Instance-Adaptive Hypothesis Tests with Heterogeneous Agents

TL;DR

This paper introduces a method for designing adaptive hypothesis tests for heterogeneous strategic agents, enabling near-oracle performance by eliciting private information through tailored menus of statistical contracts.

Contribution

It develops a framework for constructing instance-adaptive separating menus that match oracle performance without prior knowledge of agent types, linking statistical decision theory with mechanism design.

Findings

Separation menus can elicit private information cost-effectively.

Matching oracle performance is achievable without prior type knowledge.

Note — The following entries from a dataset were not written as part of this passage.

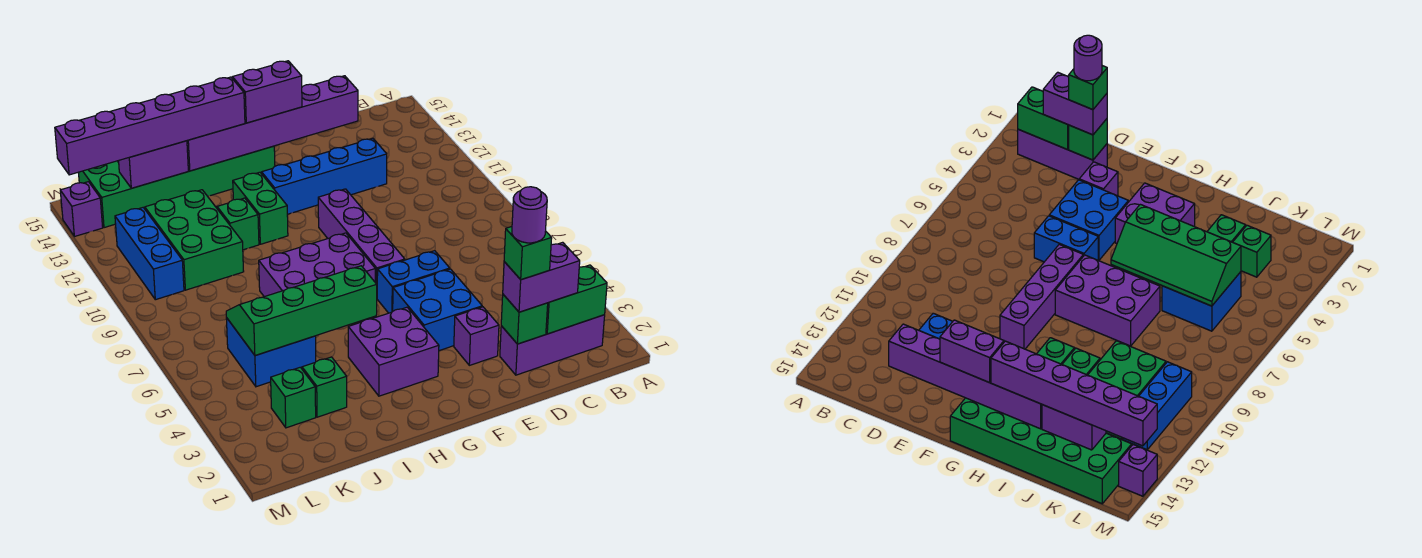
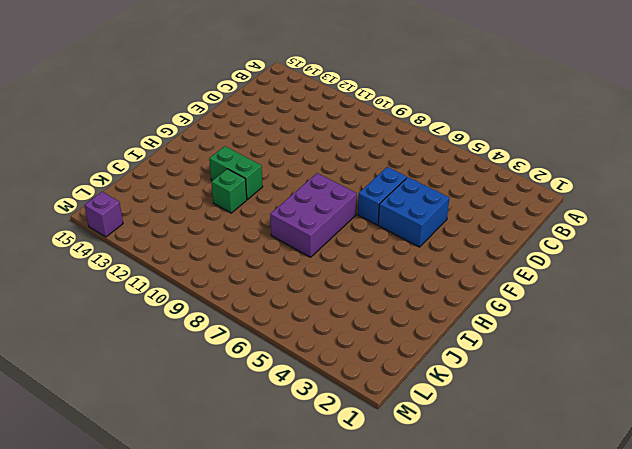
none -> purple brick B2:D2 level 1
none -> blue brick D12:G12 level 1
none -> purple brick E3 level 1

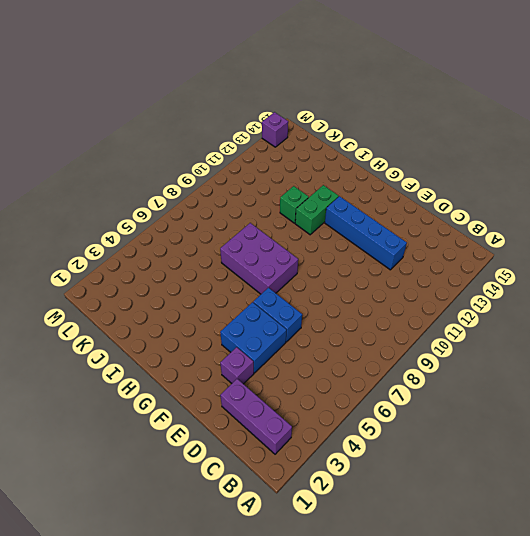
none -> purple brick F7:F10 level 1
none -> purple brick G3:H4 level 1
none -> green brick G14:L15 level 1

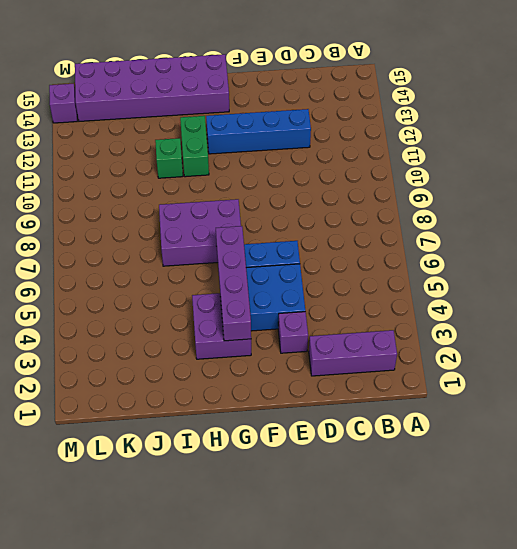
purple brick G3:G6 level 2 -> purple brick F7:F10 level 1
purple brick G14:L15 level 1 -> green brick G14:L15 level 1
none -> green brick J3 level 1
none -> blue brick J5:K6 level 1
none -> green brick J10:K12 level 1

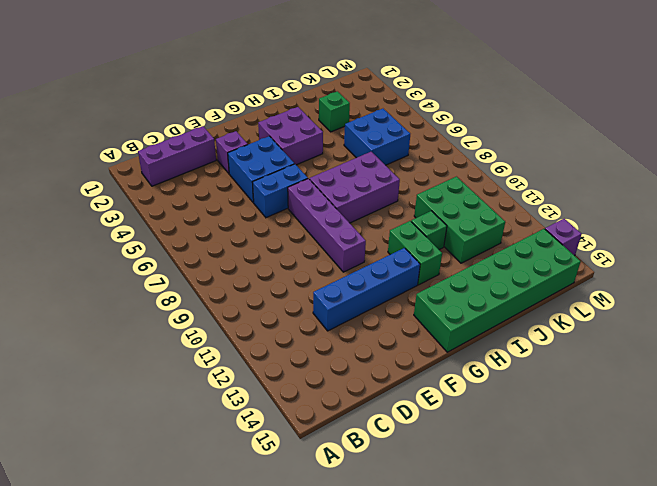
none -> green brick K3 level 1
none -> blue brick L10:L12 level 1
none -> green brick B2:C2 level 2

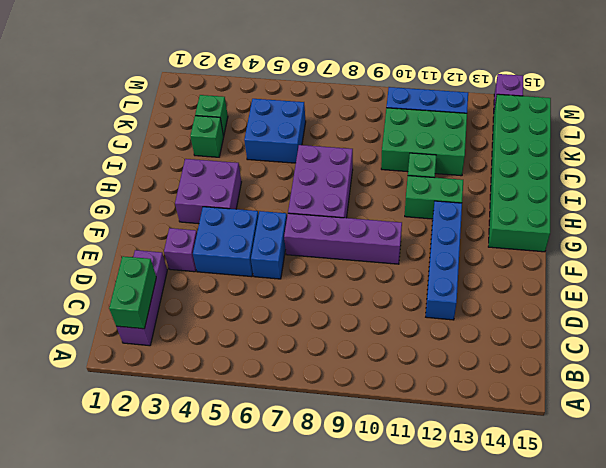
none -> green brick D2 level 2
none -> purple brick D14:I14 level 2
none -> green slope H5:K6 level 2 top 5

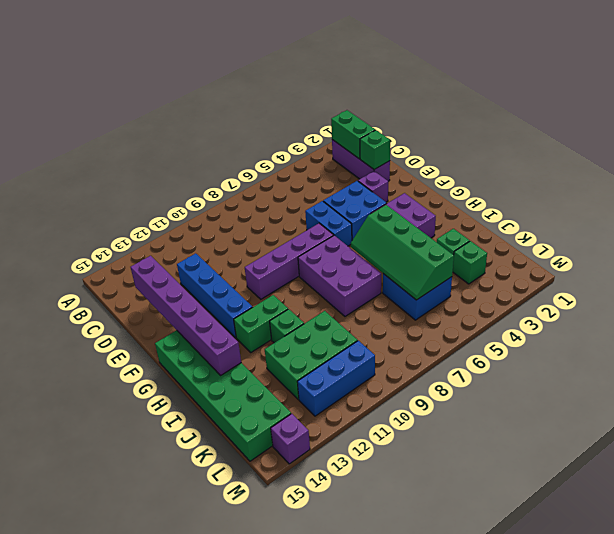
none -> purple brick J14:K14 level 2
none -> purple brick C2:D2 level 3
none -> purple brick F14:G14 level 3

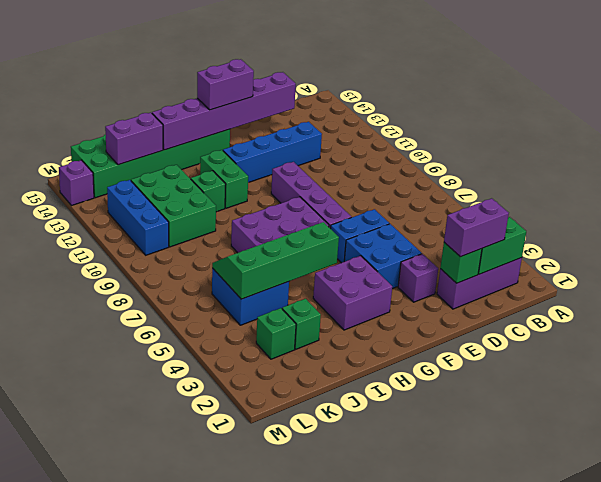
none -> purple brick H14:M14 level 3
none -> green brick D2 level 4
none -> purple round brick D2 level 5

Numerical examples demonstrate improved error trade-offs.

Abstract

We study hypothesis testing over a heterogeneous population of strategic agents with private information. Any single test applied uniformly across the population yields statistical error that is sub-optimal relative to the performance of an oracle given access to the private information. We show how it is possible to design menus of statistical contracts that pair type-optimal tests with payoff structures, inducing agents to self-select according to their private information. This separating menu elicits agent types and enables the principal to match the oracle performance even without a priori knowledge of the agent type. Our main result fully characterizes the collection of all separating menus that are instance-adaptive, matching oracle performance for an arbitrary population of heterogeneous agents. We identify designs where information elicitation is essentially costless, requiring negligible additional expense relative to a single-test benchmark, while improving statistical performance. Our work establishes a connection between proper scoring rules and menu design, showing how the structure of the hypothesis test constrains the elicitable information. Numerical examples illustrate the geometry of separating menus and the improvements they deliver in error trade-offs. Overall, our results connect statistical decision theory with mechanism design, demonstrating how heterogeneity and strategic participation can be harnessed to improve efficiency in hypothesis testing.